= Document section =

<<<<

Key idea. The key controls partitioning and order; poll is pull (a slow consumer lags, not overwhelms); when you commit sets the delivery guarantee; seek replays; createTopic fixes the parallelism and durability dials up front.

4. Data model

The data model begins with a message on a topic; each thing it can't represent adds the next piece.

4.1 The log, the offset, the cursor, the segment

A single stream can't give both ordering and parallelism, so a topic is N partitions, each an ordered append-only log. "Ordered" needs a name for a position, so each message has an offset (monotonic, per-partition). The broker can't track who has read what for every reader, so the cursor moves to the consumer — a group offset per partition. And retention can't depend on consumption, so a partition persists as segment files on disk, aged out by time/size or compacted, independent of who has read it.

Each partition's segments live on a broker's disk, and a topic's partitions spread across brokers — so partition count is both the parallelism ceiling and the unit of placement. Offsets live separately from the data, since they belong to readers. The log is immutable and shared; only the cursors move.

Key idea. Immutable partitioned log on disk as segments; per-reader cursors; the log never moves, only the offsets do.

5. High-level design

The design is derived incrementally, each problem pulling in the next piece.

Reading the diagrams. Each step marks the components newly added at that step with a dashed outline and a NEW badge.

5.1 Durability via an append-only log

Messages must survive a broker restart, so write each to an append-only log file on disk. Immutability is what later enables replay and multiple readers.

5.2 Fix 1: partitions for parallelism

One log on one broker can't absorb millions/sec, and one consumer can't drain them. Split the topic into N partitions, each its own append-only log across brokers; producers hash keys for ordering or round-robin for spread.

>>>>

= Task directions =
Rewrite everything in the passage on the partitioned message log from "Reading the diagrams." down to "round-robin for spread.", swapping "dashed outline" for "dotted outline". These records were drawn from a different source than the text above.

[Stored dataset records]
<<<<

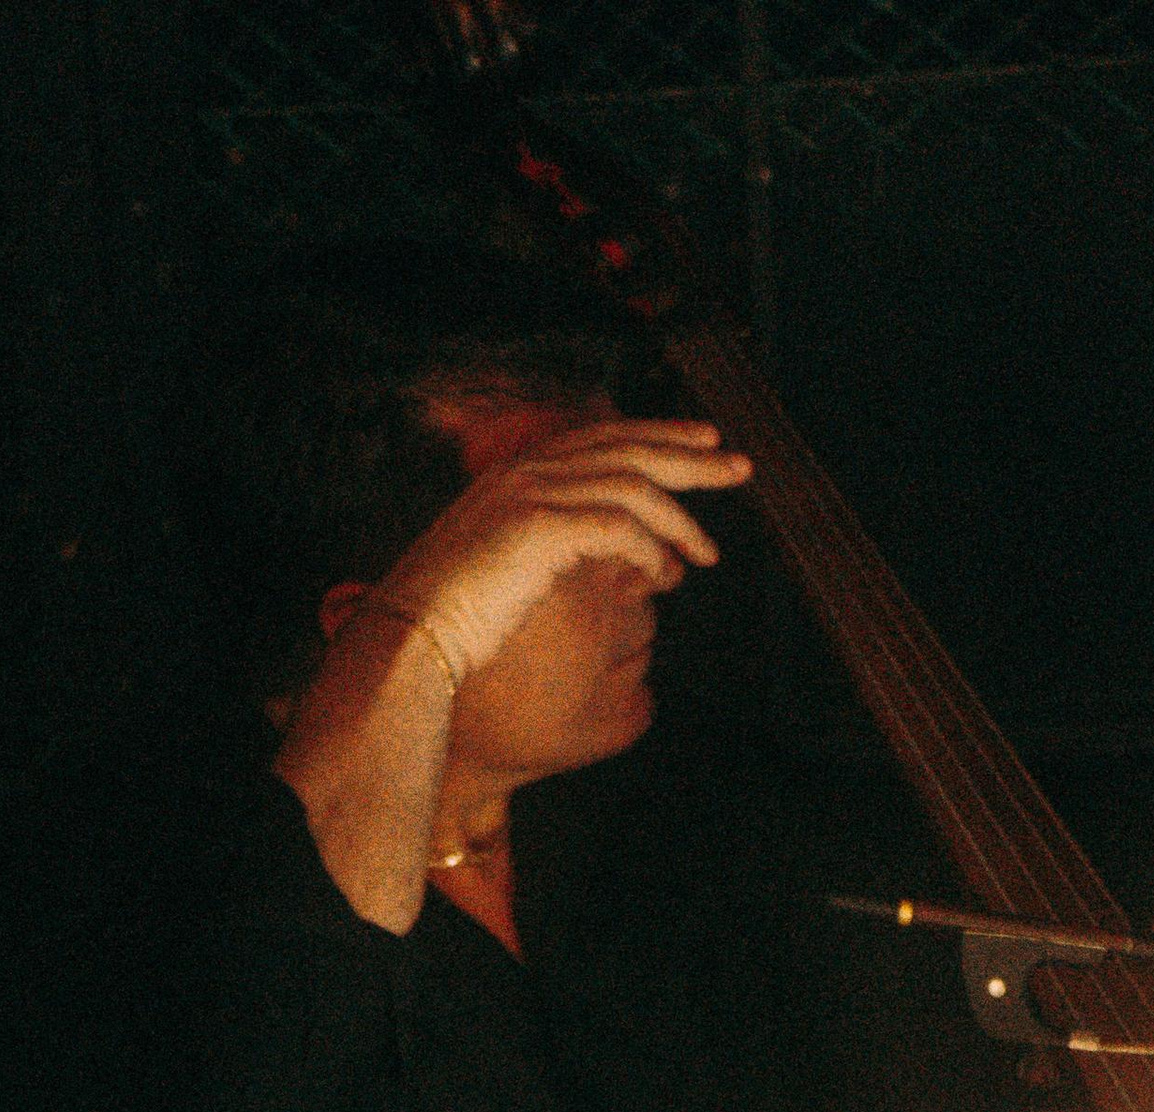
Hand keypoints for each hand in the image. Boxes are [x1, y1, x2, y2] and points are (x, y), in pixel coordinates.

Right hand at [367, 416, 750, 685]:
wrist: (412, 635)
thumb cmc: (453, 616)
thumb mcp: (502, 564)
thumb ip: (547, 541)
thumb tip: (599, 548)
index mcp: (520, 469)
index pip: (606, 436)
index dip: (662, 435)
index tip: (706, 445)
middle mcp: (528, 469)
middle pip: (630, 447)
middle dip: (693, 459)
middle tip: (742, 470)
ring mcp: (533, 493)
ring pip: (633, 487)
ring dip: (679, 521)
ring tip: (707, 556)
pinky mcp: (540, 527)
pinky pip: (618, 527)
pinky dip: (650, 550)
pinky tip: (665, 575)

>>>>

= Response to this task =
Reading the diagrams. Each step marks the components newly added at that step with a dotted outline and a NEW badge.

5.1 Durability via an append-only log

Messages must survive a broker restart, so write each to an append-only log file on disk. Immutability is what later enables replay and multiple readers.

5.2 Fix 1: partitions for parallelism

One log on one broker can't absorb millions/sec, and one consumer can't drain them. Split the topic into N partitions, each its own append-only log across brokers; producers hash keys for ordering or round-robin for spread.